El matrimonio de Conrad y Nellie Ackroyd estaba tan consolidado que muy pocas personas se molestaban en preguntarse por su incongruencia y se regodeaban cayendo en la especulación lasciva sobre su posible consumación. Físicamente, no podían haber sido más distintos, pues Conrad era regordete, bajito y moreno, con ojos brillantes e inquisitivos, y se movía con tanto brío como un bailarín sobre unos piececillos ágiles, mientras que Nellie era al menos ocho centímetros más alta que él, plana y de tez pálida, y llevaba el cabello rubio entrecano recogido en unas espirales trenzadas a los lados de la cabeza, que semejaban auriculares. Su afición consistía en coleccionar primeras ediciones de historietas de colegialas de las décadas de los veinte y los treinta; su colección de Angela Brazil estaba considerada única. Las debilidades de Conrad y Nellie eran su casa y su jardín, las comidas -Nellie era una cocinera magnífica-, sus dos gatos siameses y la leve condición de hipocondríaco de Conrad. Este todavía dirigía y editaba The Paternoster Review, de la que también era dueño, famosa por la virulencia de sus críticas y artículos sin firma. En su vida privada era el más amable de los Jekyll, y en su papel editorial, un impenitente Hyde.

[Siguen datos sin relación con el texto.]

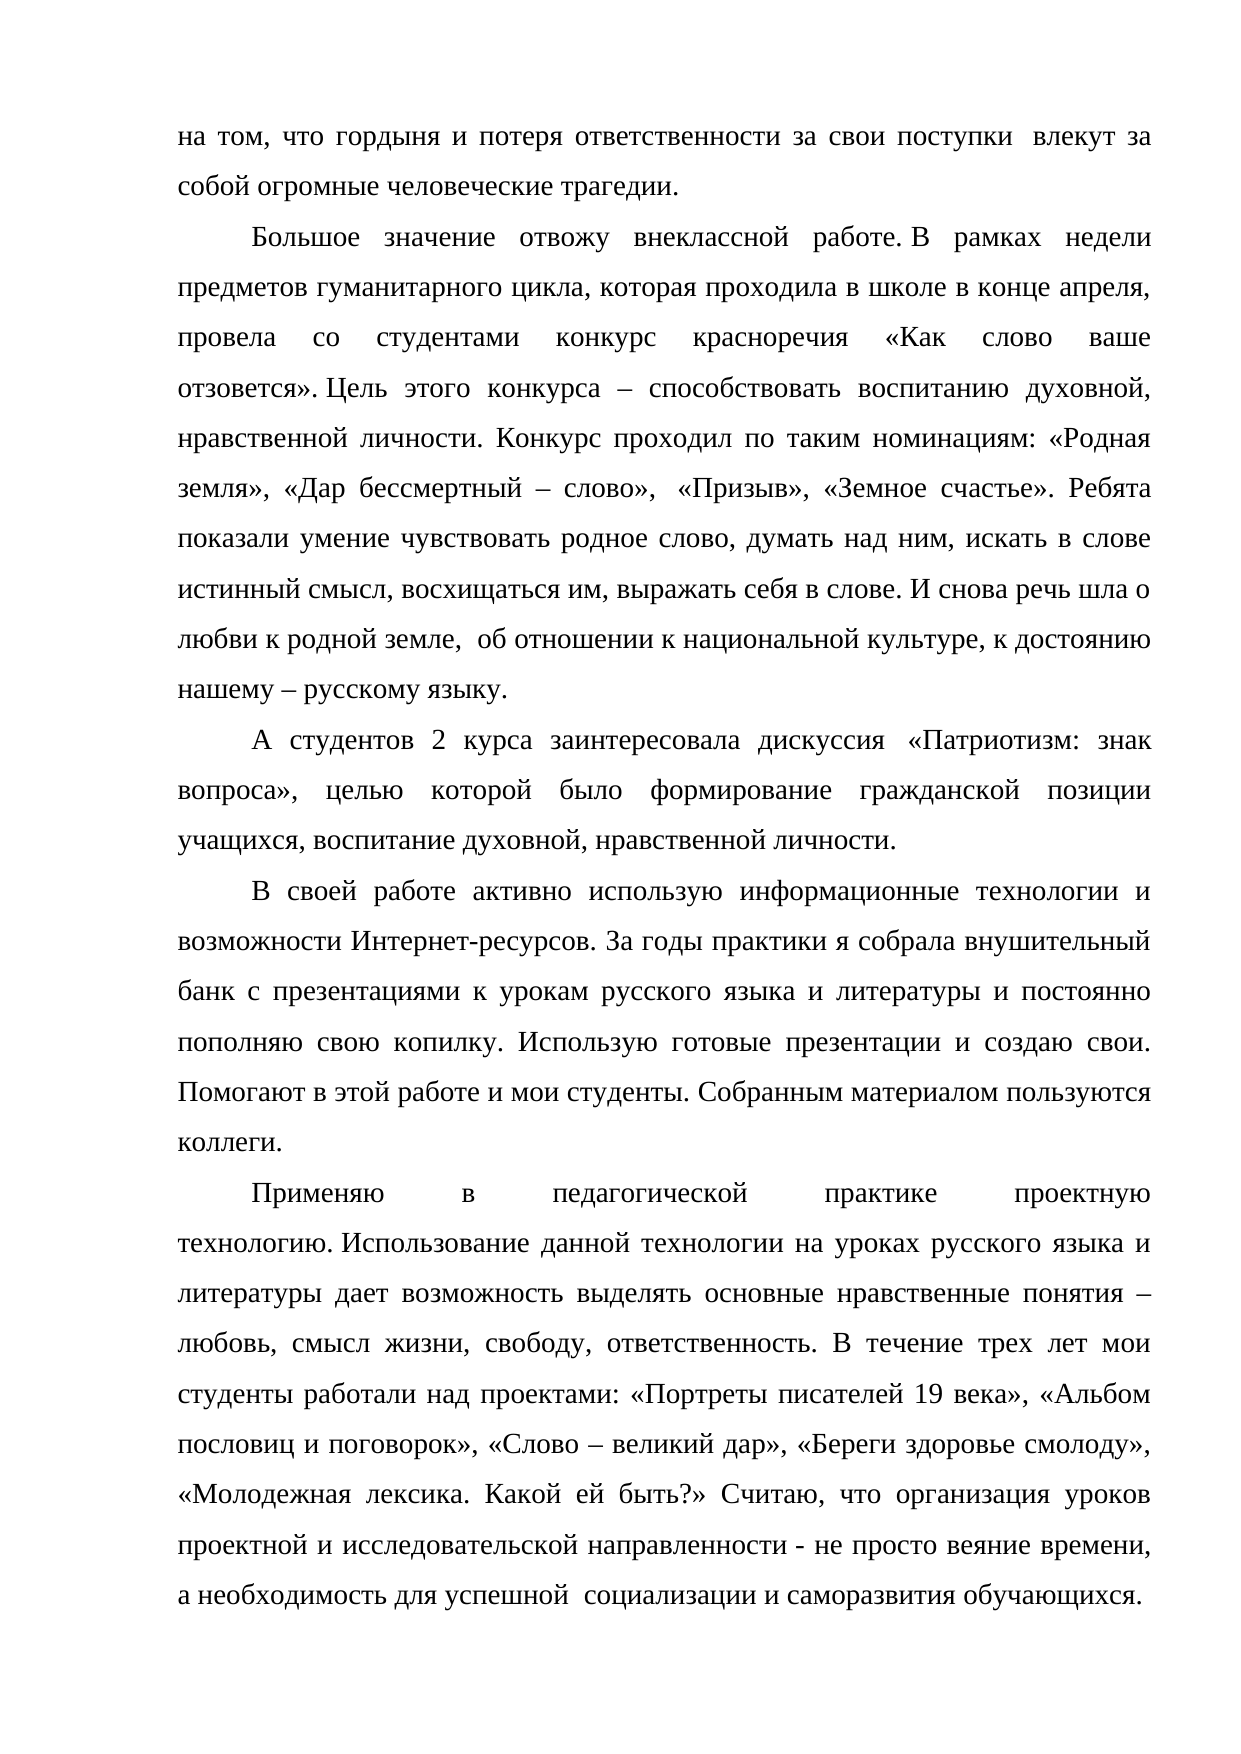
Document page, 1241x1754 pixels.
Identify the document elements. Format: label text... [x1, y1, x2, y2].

text В своей работе активно использую информационные технологии и возможности Интернет-ресурсов. За годы практики я собрала внушительный банк с презентациями к урокам русского языка и литературы и постоянно пополняю свою копилку. Использую готовые презентации и создаю свои. Помогают в этой работе и мои студенты. Собранным материалом пользуются коллеги. [177, 873, 1152, 1158]
text Большое значение отвожу внеклассной работе. В рамках недели предметов гуманитарного цикла, которая проходила в школе в конце апреля, провела со студентами конкурс красноречия «Как слово ваше отзовется». Цель этого конкурса – способствовать воспитанию духовной, нравственной личности. Конкурс проходил по таким номинациям: «Родная земля», «Дар бессмертный – слово», «Призыв», «Земное счастье». Ребята показали умение чувствовать родное слово, думать над ним, искать в слове истинный смысл, восхищаться им, выражать себя в слове. И снова речь шла о любви к родной земле, об отношении к национальной культуре, к достоянию нашему – русскому языку. [177, 219, 1152, 705]
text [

Cierta cantidad de amigos cuyas vidas voluntariamente sobrecargadas de trabajo y agobios les impedían disfrutar de todos los placeres a excepción de los necesarios, encontraban aun así tiempo para tomar el té con los Ackroyd en su casa eduardiana de Swiss Cottage, con su confortable sala de estar y su ambiente de complacencia ajena a la esclavitud del tiempo.